((
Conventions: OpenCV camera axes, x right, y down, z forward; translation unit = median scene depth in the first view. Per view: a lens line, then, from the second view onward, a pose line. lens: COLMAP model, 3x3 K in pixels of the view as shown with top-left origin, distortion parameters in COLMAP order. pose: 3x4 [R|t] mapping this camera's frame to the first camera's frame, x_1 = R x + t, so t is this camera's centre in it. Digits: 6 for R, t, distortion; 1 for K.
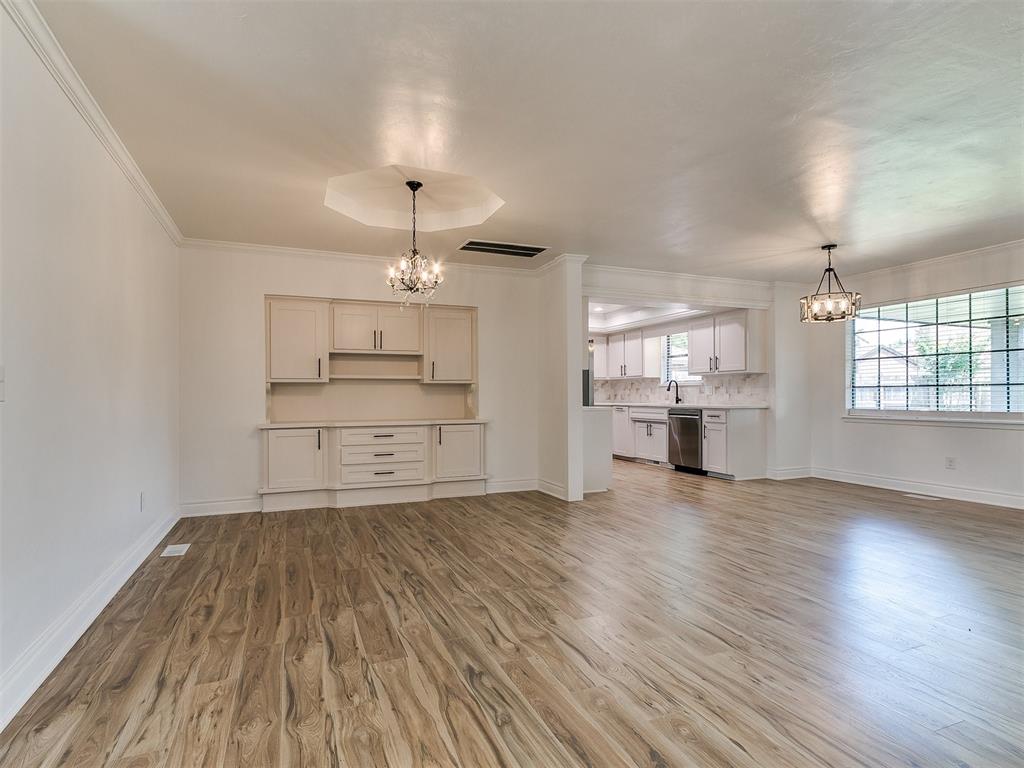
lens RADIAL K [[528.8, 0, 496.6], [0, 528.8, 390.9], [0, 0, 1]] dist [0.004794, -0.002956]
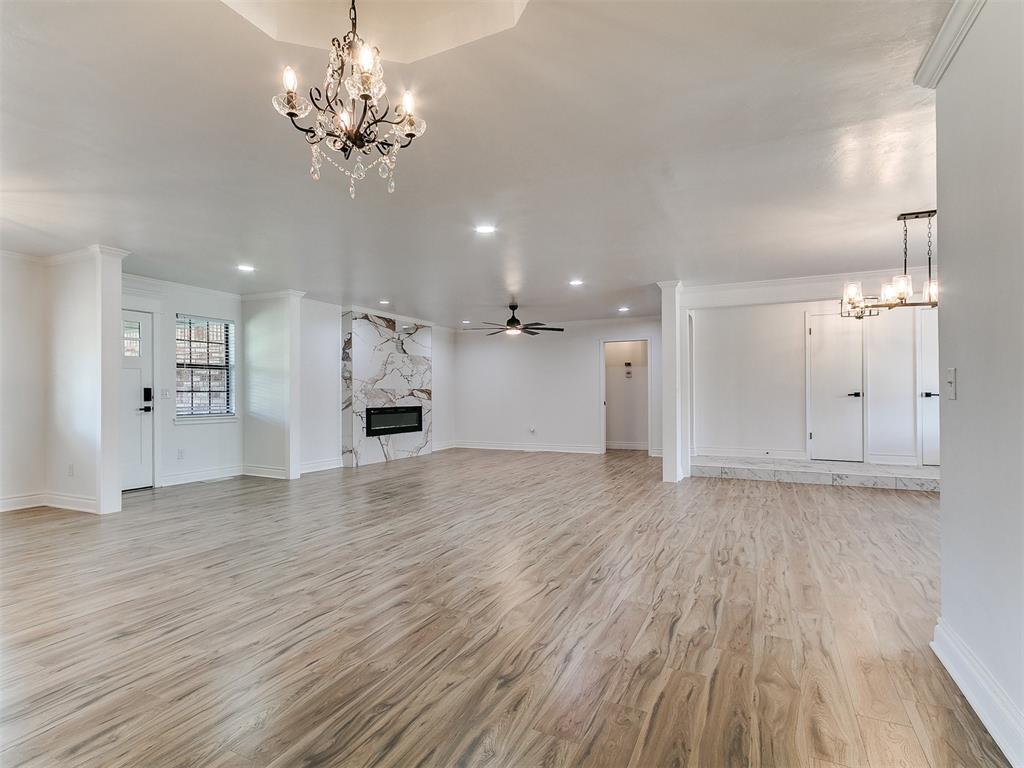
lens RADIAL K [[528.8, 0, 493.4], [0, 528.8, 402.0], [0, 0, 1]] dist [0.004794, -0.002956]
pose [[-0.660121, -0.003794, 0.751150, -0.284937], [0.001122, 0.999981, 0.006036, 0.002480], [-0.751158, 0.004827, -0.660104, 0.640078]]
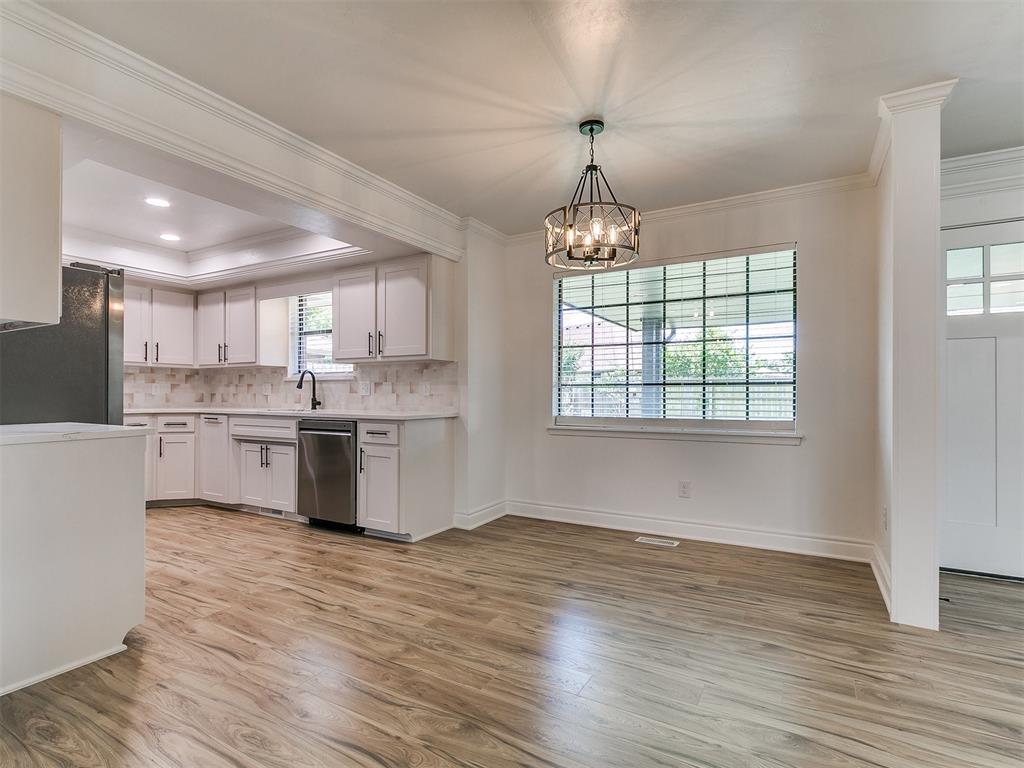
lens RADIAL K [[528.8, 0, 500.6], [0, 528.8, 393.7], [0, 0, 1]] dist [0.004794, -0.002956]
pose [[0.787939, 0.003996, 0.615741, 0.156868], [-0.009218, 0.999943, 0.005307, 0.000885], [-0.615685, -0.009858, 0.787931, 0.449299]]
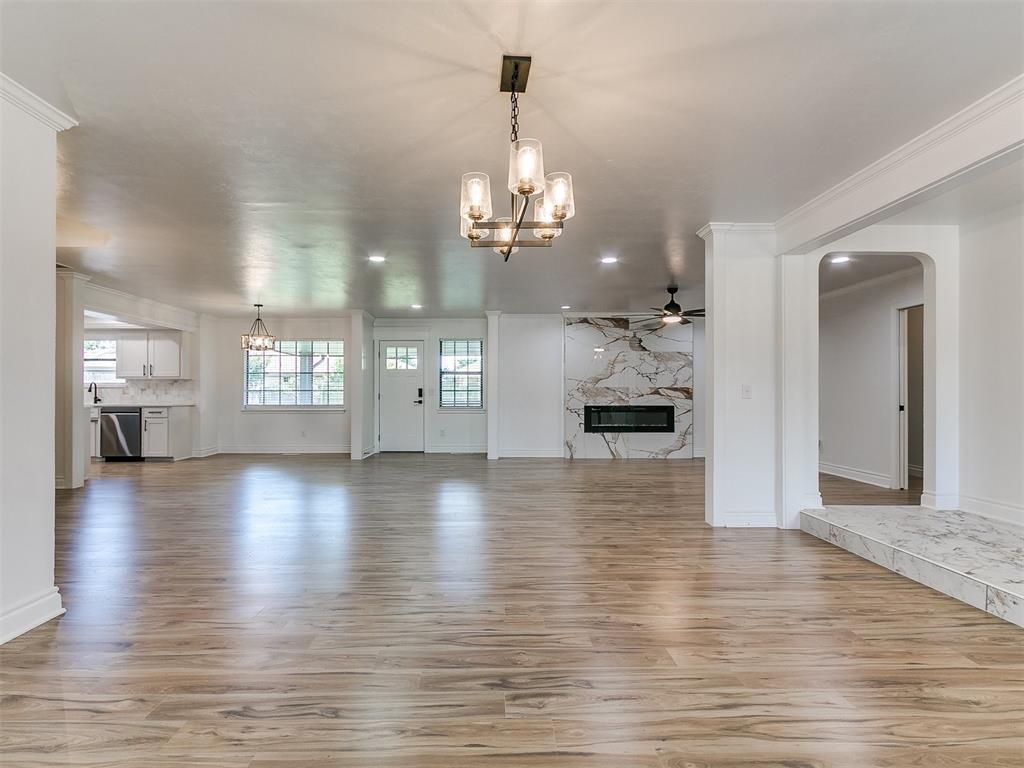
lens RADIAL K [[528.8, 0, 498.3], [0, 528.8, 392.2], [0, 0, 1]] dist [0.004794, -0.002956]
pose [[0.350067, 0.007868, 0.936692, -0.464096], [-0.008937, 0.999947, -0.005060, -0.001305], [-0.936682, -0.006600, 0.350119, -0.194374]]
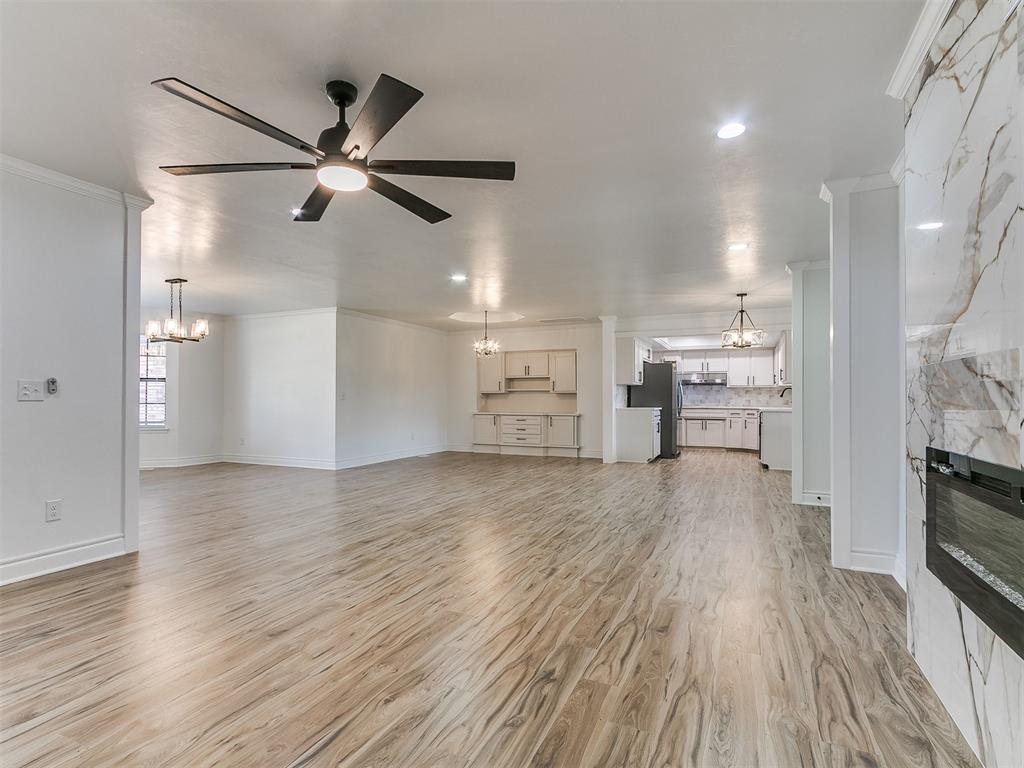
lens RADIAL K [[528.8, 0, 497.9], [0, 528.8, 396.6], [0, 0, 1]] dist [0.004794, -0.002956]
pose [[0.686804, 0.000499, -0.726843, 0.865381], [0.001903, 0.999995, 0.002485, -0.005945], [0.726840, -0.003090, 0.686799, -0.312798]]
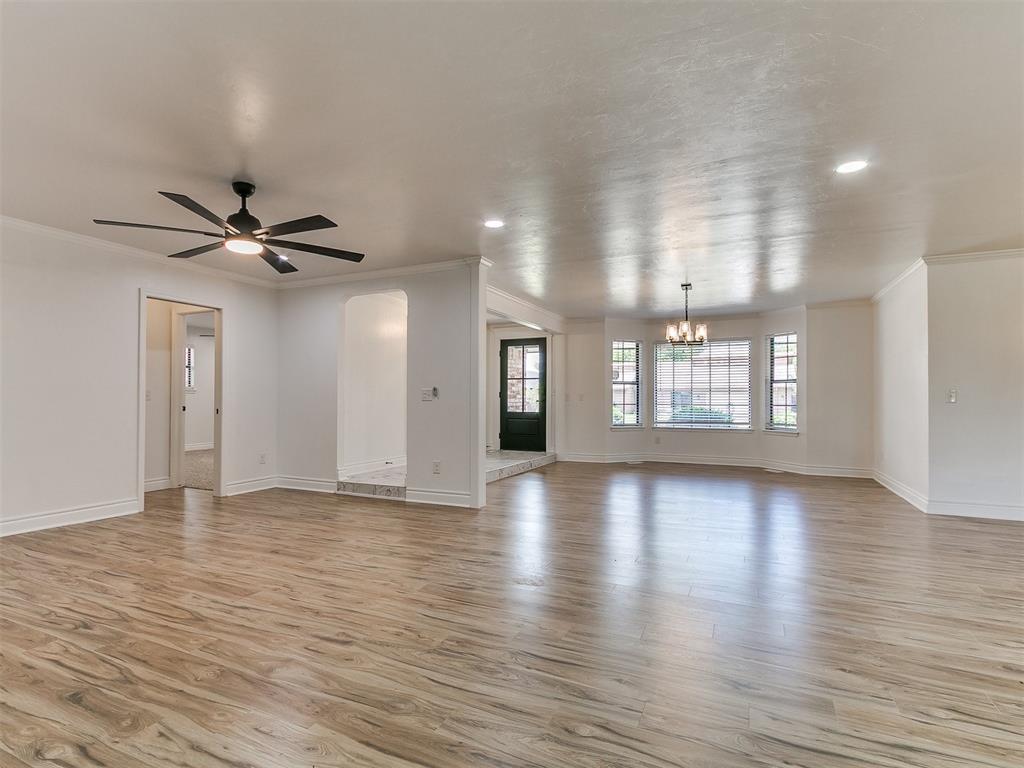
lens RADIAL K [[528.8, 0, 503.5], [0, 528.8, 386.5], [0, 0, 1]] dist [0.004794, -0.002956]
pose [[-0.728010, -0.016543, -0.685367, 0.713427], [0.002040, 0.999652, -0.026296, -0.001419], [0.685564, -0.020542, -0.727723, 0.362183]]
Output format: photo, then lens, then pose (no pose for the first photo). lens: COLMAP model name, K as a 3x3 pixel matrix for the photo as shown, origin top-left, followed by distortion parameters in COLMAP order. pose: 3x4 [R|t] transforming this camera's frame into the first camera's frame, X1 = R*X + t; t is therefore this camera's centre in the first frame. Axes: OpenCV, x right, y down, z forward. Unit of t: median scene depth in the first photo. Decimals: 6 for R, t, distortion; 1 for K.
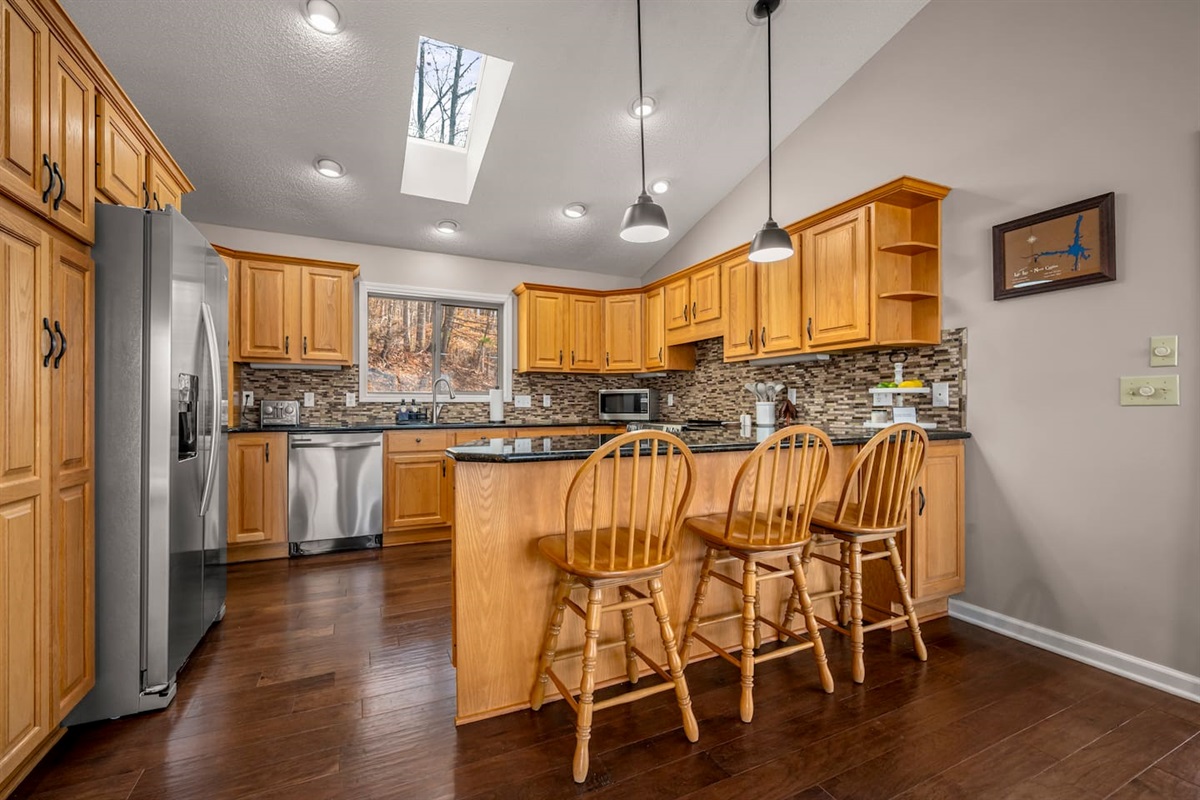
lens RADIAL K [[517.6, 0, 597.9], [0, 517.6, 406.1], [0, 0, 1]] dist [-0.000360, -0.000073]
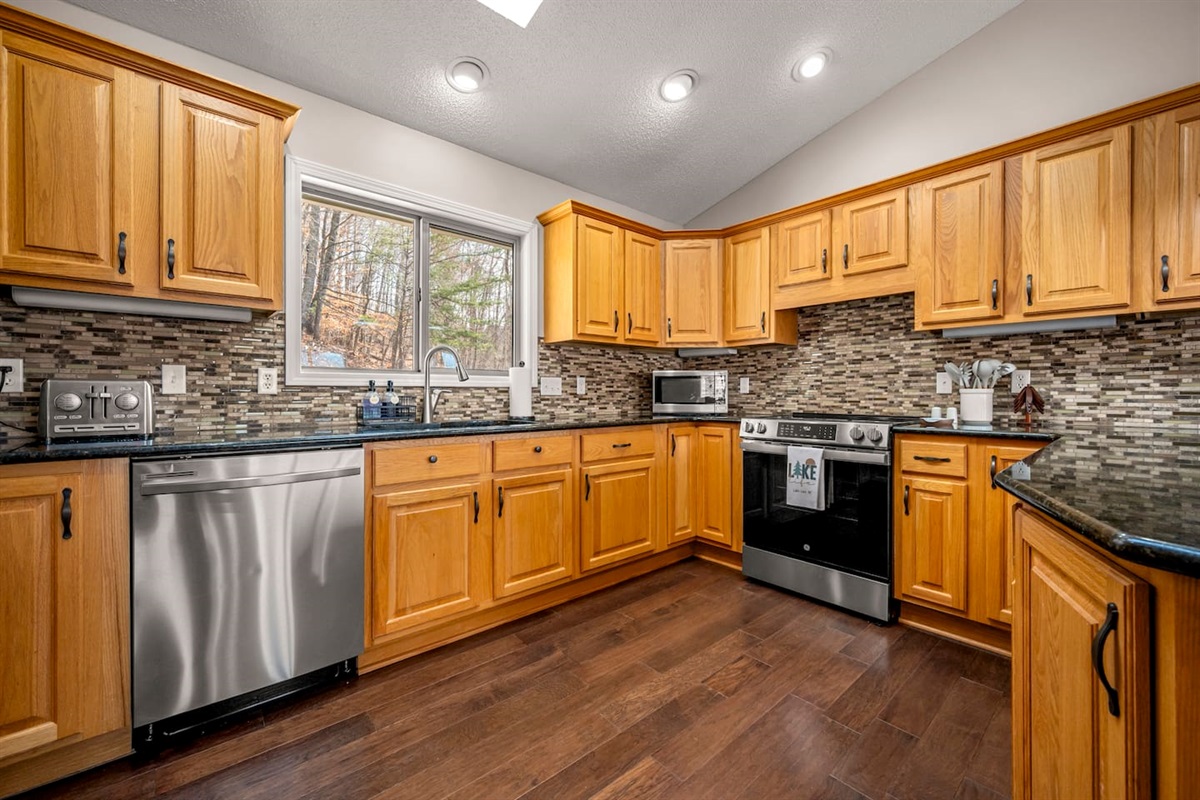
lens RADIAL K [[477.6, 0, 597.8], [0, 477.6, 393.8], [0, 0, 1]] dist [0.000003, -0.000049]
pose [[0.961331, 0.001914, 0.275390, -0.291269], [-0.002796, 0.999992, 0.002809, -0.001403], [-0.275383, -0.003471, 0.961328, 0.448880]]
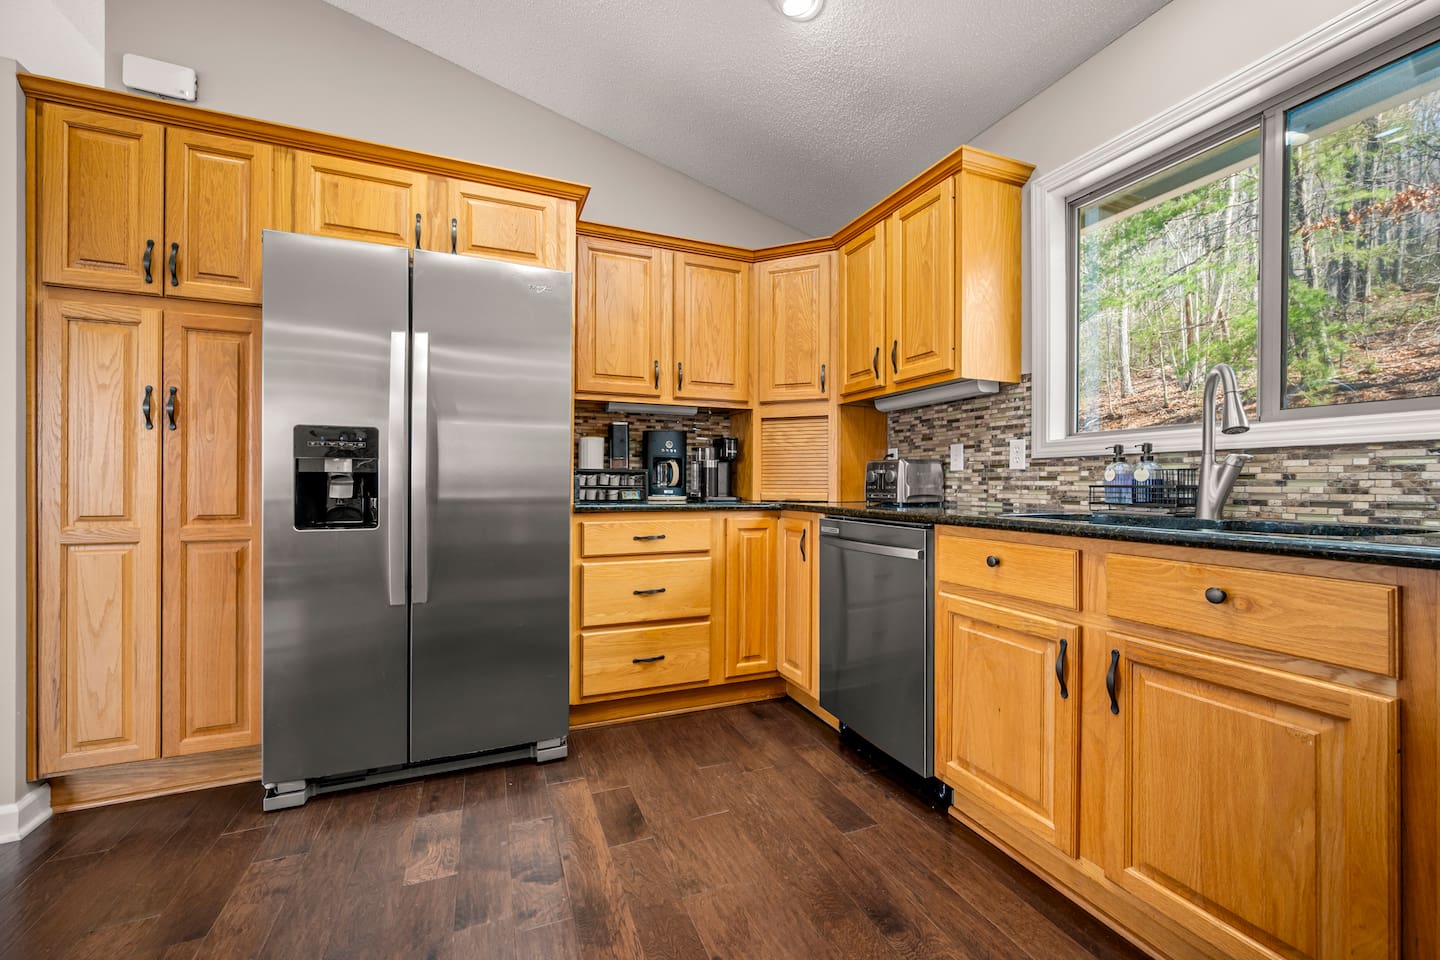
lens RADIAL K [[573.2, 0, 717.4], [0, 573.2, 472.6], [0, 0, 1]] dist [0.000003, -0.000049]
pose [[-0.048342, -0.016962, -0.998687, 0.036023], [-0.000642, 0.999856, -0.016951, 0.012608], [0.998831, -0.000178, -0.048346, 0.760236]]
))
**REQUIRED ACTION**
Write out every one of the lines above word for word, leaving the pictures out.

**REPLY TO THE EXERCISE**
Conventions: OpenCV camera axes, x right, y down, z forward; translation unit = median scene depth in the first view. Per view: a lens line, then, from the second view onward, a pose line. lens: COLMAP model, 3x3 K in pixels of the view as shown with top-left origin, distortion parameters in COLMAP order. pose: 3x4 [R|t] mapping this camera's frame to the first camera's frame, x_1 = R x + t, so t is this camera's centre in it. Digits: 6 for R, t, distortion; 1 for K.
lens RADIAL K [[528.8, 0, 496.6], [0, 528.8, 390.9], [0, 0, 1]] dist [0.004794, -0.002956]
lens RADIAL K [[528.8, 0, 493.4], [0, 528.8, 402.0], [0, 0, 1]] dist [0.004794, -0.002956]
pose [[-0.660121, -0.003794, 0.751150, -0.284937], [0.001122, 0.999981, 0.006036, 0.002480], [-0.751158, 0.004827, -0.660104, 0.640078]]
lens RADIAL K [[528.8, 0, 500.6], [0, 528.8, 393.7], [0, 0, 1]] dist [0.004794, -0.002956]
pose [[0.787939, 0.003996, 0.615741, 0.156868], [-0.009218, 0.999943, 0.005307, 0.000885], [-0.615685, -0.009858, 0.787931, 0.449299]]
lens RADIAL K [[528.8, 0, 498.3], [0, 528.8, 392.2], [0, 0, 1]] dist [0.004794, -0.002956]
pose [[0.350067, 0.007868, 0.936692, -0.464096], [-0.008937, 0.999947, -0.005060, -0.001305], [-0.936682, -0.006600, 0.350119, -0.194374]]
lens RADIAL K [[528.8, 0, 497.9], [0, 528.8, 396.6], [0, 0, 1]] dist [0.004794, -0.002956]
pose [[0.686804, 0.000499, -0.726843, 0.865381], [0.001903, 0.999995, 0.002485, -0.005945], [0.726840, -0.003090, 0.686799, -0.312798]]
lens RADIAL K [[528.8, 0, 503.5], [0, 528.8, 386.5], [0, 0, 1]] dist [0.004794, -0.002956]
pose [[-0.728010, -0.016543, -0.685367, 0.713427], [0.002040, 0.999652, -0.026296, -0.001419], [0.685564, -0.020542, -0.727723, 0.362183]]
Output format: photo, then lens, then pose (no pose for the first photo). lens: COLMAP model name, K as a 3x3 pixel matrix for the photo as shown, origin top-left, followed by distortion parameters in COLMAP order. pose: 3x4 [R|t] transforming this camera's frame into the first camera's frame, X1 = R*X + t; t is therefore this camera's centre in the first frame. Axes: OpenCV, x right, y down, z forward. Unit of t: median scene depth in the first photo. Decimals: 6 for R, t, distortion; 1 for K.
lens RADIAL K [[517.6, 0, 597.9], [0, 517.6, 406.1], [0, 0, 1]] dist [-0.000360, -0.000073]
lens RADIAL K [[477.6, 0, 597.8], [0, 477.6, 393.8], [0, 0, 1]] dist [0.000003, -0.000049]
pose [[0.961331, 0.001914, 0.275390, -0.291269], [-0.002796, 0.999992, 0.002809, -0.001403], [-0.275383, -0.003471, 0.961328, 0.448880]]
lens RADIAL K [[573.2, 0, 717.4], [0, 573.2, 472.6], [0, 0, 1]] dist [0.000003, -0.000049]
pose [[-0.048342, -0.016962, -0.998687, 0.036023], [-0.000642, 0.999856, -0.016951, 0.012608], [0.998831, -0.000178, -0.048346, 0.760236]]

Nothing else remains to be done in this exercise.